WHAT YOU WILL DO: Using the data below, gather each line that includes the word "améliorer".

[Items listed in a dataset]
Content starts
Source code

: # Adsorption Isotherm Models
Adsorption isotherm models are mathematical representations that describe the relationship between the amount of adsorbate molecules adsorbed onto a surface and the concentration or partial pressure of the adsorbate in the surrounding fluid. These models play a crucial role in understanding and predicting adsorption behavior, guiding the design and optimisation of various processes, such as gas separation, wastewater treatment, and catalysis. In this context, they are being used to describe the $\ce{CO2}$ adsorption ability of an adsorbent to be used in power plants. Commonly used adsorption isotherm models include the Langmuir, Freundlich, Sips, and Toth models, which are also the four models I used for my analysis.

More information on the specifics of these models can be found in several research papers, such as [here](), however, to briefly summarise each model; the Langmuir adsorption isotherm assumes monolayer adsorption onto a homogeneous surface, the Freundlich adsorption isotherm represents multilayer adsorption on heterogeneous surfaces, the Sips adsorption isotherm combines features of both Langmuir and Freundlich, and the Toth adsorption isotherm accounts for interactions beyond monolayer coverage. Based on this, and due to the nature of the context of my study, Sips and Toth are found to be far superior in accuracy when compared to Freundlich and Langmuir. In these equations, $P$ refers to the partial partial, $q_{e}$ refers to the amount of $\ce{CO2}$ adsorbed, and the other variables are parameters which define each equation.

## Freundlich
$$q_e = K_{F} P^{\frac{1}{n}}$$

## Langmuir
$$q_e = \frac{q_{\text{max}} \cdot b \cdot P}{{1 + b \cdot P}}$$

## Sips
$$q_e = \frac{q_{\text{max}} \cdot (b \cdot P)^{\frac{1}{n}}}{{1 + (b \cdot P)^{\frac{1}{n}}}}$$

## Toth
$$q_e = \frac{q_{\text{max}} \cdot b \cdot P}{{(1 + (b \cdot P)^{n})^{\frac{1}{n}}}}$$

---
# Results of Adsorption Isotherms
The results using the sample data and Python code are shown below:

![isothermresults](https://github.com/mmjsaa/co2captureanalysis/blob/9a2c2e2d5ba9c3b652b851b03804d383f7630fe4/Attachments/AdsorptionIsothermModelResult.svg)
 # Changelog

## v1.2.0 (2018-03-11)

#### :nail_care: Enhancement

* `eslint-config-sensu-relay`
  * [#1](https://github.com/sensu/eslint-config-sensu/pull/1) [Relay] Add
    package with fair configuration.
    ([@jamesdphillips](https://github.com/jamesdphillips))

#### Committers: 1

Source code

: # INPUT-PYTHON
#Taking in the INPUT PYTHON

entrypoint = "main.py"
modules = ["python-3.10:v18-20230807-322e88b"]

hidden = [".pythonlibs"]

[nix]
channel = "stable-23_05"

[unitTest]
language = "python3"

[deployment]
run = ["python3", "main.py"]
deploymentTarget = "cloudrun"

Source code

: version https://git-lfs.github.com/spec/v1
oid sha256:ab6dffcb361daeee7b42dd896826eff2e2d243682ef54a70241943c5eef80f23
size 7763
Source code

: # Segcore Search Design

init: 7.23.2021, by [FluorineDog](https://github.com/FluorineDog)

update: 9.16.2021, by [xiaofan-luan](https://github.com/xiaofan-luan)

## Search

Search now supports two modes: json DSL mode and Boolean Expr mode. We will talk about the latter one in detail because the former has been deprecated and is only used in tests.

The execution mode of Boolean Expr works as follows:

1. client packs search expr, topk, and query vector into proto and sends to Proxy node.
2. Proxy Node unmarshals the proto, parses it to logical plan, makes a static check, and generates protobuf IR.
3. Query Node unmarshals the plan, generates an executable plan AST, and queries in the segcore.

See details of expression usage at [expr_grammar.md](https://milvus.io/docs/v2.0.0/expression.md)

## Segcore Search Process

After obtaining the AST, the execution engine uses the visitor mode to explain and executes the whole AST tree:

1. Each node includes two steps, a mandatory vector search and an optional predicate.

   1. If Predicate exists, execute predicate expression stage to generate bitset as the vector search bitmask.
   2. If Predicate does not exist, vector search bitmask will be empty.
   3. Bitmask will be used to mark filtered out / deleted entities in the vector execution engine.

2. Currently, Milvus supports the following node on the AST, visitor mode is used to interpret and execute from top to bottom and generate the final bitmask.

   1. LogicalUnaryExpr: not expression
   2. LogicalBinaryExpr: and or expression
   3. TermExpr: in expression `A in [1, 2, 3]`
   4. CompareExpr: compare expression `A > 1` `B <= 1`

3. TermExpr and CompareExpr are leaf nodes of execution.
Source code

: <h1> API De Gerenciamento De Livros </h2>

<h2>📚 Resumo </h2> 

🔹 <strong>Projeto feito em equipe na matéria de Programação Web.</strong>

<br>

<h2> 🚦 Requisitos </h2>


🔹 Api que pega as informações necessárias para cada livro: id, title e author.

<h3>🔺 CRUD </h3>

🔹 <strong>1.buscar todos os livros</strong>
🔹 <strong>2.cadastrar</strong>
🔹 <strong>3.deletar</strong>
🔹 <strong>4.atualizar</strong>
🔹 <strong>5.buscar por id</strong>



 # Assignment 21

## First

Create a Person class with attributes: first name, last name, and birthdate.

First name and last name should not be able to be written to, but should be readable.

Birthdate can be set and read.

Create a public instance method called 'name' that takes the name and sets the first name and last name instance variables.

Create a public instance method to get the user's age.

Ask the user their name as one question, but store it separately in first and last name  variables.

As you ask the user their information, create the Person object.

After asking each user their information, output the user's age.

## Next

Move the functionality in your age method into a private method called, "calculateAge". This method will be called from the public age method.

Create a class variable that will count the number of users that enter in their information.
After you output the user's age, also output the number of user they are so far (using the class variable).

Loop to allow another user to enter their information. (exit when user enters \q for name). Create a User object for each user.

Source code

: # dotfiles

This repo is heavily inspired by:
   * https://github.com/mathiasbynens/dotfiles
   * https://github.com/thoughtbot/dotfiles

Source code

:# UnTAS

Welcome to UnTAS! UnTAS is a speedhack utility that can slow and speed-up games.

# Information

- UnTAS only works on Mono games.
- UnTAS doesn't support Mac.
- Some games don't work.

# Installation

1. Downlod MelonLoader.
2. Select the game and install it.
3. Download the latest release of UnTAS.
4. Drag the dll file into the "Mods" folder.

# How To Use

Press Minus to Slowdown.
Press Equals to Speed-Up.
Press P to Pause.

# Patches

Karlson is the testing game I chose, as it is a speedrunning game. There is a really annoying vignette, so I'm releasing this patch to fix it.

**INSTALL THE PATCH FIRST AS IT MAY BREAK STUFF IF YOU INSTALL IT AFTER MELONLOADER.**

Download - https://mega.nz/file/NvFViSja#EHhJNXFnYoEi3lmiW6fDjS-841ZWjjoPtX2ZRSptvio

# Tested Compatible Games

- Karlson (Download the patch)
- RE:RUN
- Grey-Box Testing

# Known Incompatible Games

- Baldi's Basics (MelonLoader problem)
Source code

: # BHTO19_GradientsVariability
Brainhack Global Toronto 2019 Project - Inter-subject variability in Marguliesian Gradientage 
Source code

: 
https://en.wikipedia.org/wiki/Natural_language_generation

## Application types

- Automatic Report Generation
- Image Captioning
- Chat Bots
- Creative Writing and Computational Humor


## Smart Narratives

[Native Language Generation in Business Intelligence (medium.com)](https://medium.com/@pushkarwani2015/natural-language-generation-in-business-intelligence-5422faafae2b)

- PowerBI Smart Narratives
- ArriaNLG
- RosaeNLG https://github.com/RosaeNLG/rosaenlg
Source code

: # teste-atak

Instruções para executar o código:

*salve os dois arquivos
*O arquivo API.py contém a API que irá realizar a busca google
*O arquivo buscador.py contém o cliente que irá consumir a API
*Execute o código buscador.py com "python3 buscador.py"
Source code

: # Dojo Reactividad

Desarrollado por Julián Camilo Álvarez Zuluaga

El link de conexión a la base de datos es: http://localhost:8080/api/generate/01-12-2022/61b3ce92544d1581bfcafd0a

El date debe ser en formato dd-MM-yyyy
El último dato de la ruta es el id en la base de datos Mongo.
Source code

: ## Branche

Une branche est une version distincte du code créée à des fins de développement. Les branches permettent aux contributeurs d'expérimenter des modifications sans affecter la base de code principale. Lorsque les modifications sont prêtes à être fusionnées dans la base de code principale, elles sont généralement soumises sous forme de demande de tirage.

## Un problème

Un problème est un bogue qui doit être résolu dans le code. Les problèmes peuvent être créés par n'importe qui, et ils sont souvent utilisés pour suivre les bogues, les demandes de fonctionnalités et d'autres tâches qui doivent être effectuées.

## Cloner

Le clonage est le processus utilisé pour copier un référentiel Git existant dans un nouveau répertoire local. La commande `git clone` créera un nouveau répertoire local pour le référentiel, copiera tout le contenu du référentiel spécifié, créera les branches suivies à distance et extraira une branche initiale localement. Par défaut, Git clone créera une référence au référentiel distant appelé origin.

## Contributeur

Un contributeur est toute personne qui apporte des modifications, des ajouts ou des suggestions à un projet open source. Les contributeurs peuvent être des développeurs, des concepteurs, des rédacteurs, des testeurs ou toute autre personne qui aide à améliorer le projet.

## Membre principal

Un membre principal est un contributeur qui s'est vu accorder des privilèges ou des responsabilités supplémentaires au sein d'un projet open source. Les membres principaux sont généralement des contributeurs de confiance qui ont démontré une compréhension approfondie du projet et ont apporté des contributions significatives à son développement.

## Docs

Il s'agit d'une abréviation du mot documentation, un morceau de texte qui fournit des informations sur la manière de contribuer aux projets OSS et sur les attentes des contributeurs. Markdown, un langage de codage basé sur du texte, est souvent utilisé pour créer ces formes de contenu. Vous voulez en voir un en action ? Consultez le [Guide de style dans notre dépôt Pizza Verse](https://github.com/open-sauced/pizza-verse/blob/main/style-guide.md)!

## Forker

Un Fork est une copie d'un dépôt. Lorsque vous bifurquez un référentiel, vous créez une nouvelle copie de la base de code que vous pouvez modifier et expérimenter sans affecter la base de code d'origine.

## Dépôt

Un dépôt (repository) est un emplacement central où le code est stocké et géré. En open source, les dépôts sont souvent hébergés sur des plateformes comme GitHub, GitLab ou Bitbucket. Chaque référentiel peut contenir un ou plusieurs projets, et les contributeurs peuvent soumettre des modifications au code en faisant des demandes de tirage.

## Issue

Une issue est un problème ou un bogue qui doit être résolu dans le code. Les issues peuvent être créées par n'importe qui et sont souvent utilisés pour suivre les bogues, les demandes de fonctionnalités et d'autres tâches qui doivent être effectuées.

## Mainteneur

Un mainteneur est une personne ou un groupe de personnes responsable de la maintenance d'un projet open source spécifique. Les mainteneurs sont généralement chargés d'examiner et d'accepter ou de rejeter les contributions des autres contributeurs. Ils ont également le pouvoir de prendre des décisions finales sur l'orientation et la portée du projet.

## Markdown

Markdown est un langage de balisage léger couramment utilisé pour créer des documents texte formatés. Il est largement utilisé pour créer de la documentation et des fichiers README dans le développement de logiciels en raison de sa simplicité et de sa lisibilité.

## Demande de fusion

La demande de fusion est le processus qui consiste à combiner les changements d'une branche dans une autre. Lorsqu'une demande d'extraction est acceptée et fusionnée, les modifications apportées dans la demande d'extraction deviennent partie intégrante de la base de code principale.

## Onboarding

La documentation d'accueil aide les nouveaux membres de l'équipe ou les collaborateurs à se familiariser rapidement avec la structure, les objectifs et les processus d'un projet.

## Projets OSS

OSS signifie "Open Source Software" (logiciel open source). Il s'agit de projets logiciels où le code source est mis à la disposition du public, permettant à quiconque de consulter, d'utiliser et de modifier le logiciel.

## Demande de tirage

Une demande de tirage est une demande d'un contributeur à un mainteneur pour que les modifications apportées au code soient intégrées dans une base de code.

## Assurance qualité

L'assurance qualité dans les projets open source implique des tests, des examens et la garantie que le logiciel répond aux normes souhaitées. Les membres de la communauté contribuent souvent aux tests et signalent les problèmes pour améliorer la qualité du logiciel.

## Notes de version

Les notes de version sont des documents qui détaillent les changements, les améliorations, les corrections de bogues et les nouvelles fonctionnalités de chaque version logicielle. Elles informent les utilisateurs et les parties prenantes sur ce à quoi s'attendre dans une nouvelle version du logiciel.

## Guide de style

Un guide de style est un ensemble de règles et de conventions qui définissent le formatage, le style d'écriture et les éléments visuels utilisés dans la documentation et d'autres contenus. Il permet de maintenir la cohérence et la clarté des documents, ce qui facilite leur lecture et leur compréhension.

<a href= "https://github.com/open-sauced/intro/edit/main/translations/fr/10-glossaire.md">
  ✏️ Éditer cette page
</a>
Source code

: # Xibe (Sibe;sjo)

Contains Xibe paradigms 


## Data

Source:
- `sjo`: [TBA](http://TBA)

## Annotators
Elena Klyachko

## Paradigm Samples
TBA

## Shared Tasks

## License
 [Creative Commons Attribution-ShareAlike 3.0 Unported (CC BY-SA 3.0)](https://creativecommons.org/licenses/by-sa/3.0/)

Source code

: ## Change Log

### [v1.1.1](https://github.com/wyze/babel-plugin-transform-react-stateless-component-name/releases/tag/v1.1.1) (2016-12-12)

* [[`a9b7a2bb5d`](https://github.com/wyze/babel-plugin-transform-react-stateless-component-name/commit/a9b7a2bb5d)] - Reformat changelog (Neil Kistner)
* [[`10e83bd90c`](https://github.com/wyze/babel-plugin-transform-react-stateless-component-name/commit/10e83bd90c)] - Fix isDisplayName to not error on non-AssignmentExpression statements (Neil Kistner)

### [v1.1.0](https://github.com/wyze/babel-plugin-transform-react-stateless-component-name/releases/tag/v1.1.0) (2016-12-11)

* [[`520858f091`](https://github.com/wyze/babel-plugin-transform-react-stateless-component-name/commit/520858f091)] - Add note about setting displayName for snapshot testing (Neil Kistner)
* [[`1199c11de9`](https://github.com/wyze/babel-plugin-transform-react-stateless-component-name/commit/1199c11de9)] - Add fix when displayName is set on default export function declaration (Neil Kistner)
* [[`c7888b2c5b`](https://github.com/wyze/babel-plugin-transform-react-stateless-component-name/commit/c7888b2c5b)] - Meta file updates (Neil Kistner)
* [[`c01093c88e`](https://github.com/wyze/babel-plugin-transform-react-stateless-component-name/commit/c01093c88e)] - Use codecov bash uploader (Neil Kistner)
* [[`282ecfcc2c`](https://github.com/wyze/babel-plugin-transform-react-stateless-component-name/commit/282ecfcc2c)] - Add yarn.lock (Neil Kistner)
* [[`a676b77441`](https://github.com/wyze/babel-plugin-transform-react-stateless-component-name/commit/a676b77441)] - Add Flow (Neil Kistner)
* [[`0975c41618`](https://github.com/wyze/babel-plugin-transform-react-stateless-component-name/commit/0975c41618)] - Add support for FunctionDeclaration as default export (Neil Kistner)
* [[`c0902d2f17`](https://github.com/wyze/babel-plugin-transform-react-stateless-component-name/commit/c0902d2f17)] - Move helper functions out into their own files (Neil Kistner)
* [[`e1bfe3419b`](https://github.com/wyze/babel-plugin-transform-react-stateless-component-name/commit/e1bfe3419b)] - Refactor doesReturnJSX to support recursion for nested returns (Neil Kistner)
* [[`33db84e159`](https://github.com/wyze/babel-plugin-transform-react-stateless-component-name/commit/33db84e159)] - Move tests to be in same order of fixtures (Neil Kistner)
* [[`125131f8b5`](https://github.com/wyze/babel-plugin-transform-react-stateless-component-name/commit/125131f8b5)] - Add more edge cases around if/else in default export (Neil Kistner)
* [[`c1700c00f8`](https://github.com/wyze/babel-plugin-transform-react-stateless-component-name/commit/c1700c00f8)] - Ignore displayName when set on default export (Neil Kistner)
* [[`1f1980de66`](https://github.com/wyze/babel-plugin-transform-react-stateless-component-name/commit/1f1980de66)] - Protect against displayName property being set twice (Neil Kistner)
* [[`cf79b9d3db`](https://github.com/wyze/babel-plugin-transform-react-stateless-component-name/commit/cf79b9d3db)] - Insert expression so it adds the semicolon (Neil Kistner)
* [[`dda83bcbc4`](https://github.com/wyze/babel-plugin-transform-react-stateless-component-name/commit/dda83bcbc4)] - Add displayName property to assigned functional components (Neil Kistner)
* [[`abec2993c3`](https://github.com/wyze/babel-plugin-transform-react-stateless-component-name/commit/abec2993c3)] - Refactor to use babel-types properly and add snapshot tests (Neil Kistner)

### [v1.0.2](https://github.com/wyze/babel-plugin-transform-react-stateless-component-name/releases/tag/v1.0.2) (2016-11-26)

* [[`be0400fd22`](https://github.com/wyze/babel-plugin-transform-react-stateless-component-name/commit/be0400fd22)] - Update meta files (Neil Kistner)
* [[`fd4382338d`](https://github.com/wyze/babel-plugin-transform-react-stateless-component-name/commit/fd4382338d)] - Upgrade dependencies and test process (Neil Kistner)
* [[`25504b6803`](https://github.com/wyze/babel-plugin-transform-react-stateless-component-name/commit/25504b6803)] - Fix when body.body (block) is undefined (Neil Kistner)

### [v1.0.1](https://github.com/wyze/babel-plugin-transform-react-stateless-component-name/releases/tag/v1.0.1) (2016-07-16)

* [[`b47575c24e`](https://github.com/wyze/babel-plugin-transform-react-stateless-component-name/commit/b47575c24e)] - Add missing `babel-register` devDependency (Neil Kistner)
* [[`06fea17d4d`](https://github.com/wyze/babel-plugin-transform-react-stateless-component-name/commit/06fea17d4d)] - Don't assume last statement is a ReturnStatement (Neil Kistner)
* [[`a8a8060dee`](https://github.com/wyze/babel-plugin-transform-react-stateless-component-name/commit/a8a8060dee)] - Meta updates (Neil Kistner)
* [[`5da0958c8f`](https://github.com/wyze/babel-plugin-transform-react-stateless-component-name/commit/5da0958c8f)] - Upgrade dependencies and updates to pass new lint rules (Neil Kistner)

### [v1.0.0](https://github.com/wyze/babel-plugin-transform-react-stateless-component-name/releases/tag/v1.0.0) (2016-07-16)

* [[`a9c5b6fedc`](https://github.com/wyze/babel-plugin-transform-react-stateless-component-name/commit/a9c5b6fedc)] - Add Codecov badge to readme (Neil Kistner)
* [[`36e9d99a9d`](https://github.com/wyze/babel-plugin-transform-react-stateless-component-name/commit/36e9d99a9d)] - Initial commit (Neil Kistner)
Content ends
WRITTEN ANSWER:
Un contributeur est toute personne qui apporte des modifications, des ajouts ou des suggestions à un projet open source. Les contributeurs peuvent être des développeurs, des concepteurs, des rédacteurs, des testeurs ou toute autre personne qui aide à améliorer le projet.
L'assurance qualité dans les projets open source implique des tests, des examens et la garantie que le logiciel répond aux normes souhaitées. Les membres de la communauté contribuent souvent aux tests et signalent les problèmes pour améliorer la qualité du logiciel.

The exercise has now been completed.